◆ Task to carry out
Give back every line of the data, word for word.

◆ Data to process
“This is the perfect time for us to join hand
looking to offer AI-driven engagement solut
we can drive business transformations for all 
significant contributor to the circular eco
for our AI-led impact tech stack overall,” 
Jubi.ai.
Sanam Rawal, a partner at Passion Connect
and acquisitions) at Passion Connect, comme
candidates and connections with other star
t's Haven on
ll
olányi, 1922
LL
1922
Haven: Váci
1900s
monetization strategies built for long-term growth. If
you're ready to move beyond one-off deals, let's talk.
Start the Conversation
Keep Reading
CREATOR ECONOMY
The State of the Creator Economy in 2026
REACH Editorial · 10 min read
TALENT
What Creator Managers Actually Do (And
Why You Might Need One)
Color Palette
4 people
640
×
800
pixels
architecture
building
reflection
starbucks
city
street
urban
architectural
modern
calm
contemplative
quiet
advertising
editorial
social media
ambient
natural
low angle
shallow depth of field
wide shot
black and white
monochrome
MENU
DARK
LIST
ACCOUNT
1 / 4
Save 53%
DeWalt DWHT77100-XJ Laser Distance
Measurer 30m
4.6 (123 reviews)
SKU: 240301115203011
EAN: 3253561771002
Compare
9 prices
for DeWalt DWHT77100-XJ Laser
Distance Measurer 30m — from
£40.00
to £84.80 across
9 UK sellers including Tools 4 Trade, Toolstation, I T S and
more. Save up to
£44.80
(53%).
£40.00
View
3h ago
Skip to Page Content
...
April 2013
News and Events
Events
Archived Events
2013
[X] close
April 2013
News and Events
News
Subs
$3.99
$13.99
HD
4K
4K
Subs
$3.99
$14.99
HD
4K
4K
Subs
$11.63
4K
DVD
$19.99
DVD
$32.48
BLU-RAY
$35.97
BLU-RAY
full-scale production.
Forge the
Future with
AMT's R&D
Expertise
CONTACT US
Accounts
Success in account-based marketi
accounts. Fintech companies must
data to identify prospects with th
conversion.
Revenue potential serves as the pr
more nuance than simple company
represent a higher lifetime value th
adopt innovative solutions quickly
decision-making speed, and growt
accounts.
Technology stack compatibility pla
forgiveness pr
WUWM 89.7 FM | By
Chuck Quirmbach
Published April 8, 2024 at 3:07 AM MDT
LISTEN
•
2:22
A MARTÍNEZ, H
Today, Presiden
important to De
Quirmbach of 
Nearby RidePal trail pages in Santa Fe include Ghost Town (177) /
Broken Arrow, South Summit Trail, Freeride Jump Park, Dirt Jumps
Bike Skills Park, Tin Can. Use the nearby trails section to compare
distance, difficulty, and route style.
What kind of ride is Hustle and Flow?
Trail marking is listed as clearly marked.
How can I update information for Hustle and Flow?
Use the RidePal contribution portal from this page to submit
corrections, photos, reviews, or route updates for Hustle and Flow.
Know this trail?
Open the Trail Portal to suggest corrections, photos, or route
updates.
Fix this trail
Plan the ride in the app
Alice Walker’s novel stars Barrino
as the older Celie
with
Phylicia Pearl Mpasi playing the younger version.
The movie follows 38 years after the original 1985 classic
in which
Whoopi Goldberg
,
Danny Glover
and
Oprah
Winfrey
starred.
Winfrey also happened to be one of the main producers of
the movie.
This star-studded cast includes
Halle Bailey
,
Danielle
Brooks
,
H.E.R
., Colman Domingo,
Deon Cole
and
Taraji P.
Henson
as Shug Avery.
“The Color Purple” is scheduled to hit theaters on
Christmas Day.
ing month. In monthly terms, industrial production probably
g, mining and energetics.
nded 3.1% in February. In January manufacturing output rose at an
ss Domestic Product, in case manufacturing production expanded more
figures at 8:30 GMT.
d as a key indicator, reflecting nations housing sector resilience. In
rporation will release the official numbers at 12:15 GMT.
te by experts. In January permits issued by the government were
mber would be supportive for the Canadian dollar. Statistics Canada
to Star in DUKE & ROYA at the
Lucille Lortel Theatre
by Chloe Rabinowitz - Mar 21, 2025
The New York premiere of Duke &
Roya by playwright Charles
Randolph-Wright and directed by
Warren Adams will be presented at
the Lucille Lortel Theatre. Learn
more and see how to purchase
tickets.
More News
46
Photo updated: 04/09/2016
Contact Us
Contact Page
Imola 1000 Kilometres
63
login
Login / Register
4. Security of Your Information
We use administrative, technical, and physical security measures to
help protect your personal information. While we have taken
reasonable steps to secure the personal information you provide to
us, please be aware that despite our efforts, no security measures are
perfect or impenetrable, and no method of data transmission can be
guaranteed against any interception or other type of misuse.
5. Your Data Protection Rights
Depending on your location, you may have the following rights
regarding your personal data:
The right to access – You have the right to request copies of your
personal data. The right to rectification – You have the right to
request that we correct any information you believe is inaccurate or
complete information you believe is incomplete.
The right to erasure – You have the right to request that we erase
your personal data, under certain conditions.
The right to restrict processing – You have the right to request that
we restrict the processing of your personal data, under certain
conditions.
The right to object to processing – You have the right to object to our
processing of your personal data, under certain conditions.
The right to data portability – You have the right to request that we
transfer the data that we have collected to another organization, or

◆ Task response
“This is the perfect time for us to join hand
looking to offer AI-driven engagement solut
we can drive business transformations for all 
significant contributor to the circular eco
for our AI-led impact tech stack overall,” 
Jubi.ai.
Sanam Rawal, a partner at Passion Connect
and acquisitions) at Passion Connect, comme
candidates and connections with other star
t's Haven on
ll
olányi, 1922
LL
1922
Haven: Váci
1900s
monetization strategies built for long-term growth. If
you're ready to move beyond one-off deals, let's talk.
Start the Conversation
Keep Reading
CREATOR ECONOMY
The State of the Creator Economy in 2026
REACH Editorial · 10 min read
TALENT
What Creator Managers Actually Do (And
Why You Might Need One)
Color Palette
4 people
640
×
800
pixels
architecture
building
reflection
starbucks
city
street
urban
architectural
modern
calm
contemplative
quiet
advertising
editorial
social media
ambient
natural
low angle
shallow depth of field
wide shot
black and white
monochrome
MENU
DARK
LIST
ACCOUNT
1 / 4
Save 53%
DeWalt DWHT77100-XJ Laser Distance
Measurer 30m
4.6 (123 reviews)
SKU: 240301115203011
EAN: 3253561771002
Compare
9 prices
for DeWalt DWHT77100-XJ Laser
Distance Measurer 30m — from
£40.00
to £84.80 across
9 UK sellers including Tools 4 Trade, Toolstation, I T S and
more. Save up to
£44.80
(53%).
£40.00
View
3h ago
Skip to Page Content
...
April 2013
News and Events
Events
Archived Events
2013
[X] close
April 2013
News and Events
News
Subs
$3.99
$13.99
HD
4K
4K
Subs
$3.99
$14.99
HD
4K
4K
Subs
$11.63
4K
DVD
$19.99
DVD
$32.48
BLU-RAY
$35.97
BLU-RAY
full-scale production.
Forge the
Future with
AMT's R&D
Expertise
CONTACT US
Accounts
Success in account-based marketi
accounts. Fintech companies must
data to identify prospects with th
conversion.
Revenue potential serves as the pr
more nuance than simple company
represent a higher lifetime value th
adopt innovative solutions quickly
decision-making speed, and growt
accounts.
Technology stack compatibility pla
forgiveness pr
WUWM 89.7 FM | By
Chuck Quirmbach
Published April 8, 2024 at 3:07 AM MDT
LISTEN
•
2:22
A MARTÍNEZ, H
Today, Presiden
important to De
Quirmbach of 
Nearby RidePal trail pages in Santa Fe include Ghost Town (177) /
Broken Arrow, South Summit Trail, Freeride Jump Park, Dirt Jumps
Bike Skills Park, Tin Can. Use the nearby trails section to compare
distance, difficulty, and route style.
What kind of ride is Hustle and Flow?
Trail marking is listed as clearly marked.
How can I update information for Hustle and Flow?
Use the RidePal contribution portal from this page to submit
corrections, photos, reviews, or route updates for Hustle and Flow.
Know this trail?
Open the Trail Portal to suggest corrections, photos, or route
updates.
Fix this trail
Plan the ride in the app
Alice Walker’s novel stars Barrino
as the older Celie
with
Phylicia Pearl Mpasi playing the younger version.
The movie follows 38 years after the original 1985 classic
in which
Whoopi Goldberg
,
Danny Glover
and
Oprah
Winfrey
starred.
Winfrey also happened to be one of the main producers of
the movie.
This star-studded cast includes
Halle Bailey
,
Danielle
Brooks
,
H.E.R
., Colman Domingo,
Deon Cole
and
Taraji P.
Henson
as Shug Avery.
“The Color Purple” is scheduled to hit theaters on
Christmas Day.
ing month. In monthly terms, industrial production probably
g, mining and energetics.
nded 3.1% in February. In January manufacturing output rose at an
ss Domestic Product, in case manufacturing production expanded more
figures at 8:30 GMT.
d as a key indicator, reflecting nations housing sector resilience. In
rporation will release the official numbers at 12:15 GMT.
te by experts. In January permits issued by the government were
mber would be supportive for the Canadian dollar. Statistics Canada
to Star in DUKE & ROYA at the
Lucille Lortel Theatre
by Chloe Rabinowitz - Mar 21, 2025
The New York premiere of Duke &
Roya by playwright Charles
Randolph-Wright and directed by
Warren Adams will be presented at
the Lucille Lortel Theatre. Learn
more and see how to purchase
tickets.
More News
46
Photo updated: 04/09/2016
Contact Us
Contact Page
Imola 1000 Kilometres
63
login
Login / Register
4. Security of Your Information
We use administrative, technical, and physical security measures to
help protect your personal information. While we have taken
reasonable steps to secure the personal information you provide to
us, please be aware that despite our efforts, no security measures are
perfect or impenetrable, and no method of data transmission can be
guaranteed against any interception or other type of misuse.
5. Your Data Protection Rights
Depending on your location, you may have the following rights
regarding your personal data:
The right to access – You have the right to request copies of your
personal data. The right to rectification – You have the right to
request that we correct any information you believe is inaccurate or
complete information you believe is incomplete.
The right to erasure – You have the right to request that we erase
your personal data, under certain conditions.
The right to restrict processing – You have the right to request that
we restrict the processing of your personal data, under certain
conditions.
The right to object to processing – You have the right to object to our
processing of your personal data, under certain conditions.
The right to data portability – You have the right to request that we
transfer the data that we have collected to another organization, or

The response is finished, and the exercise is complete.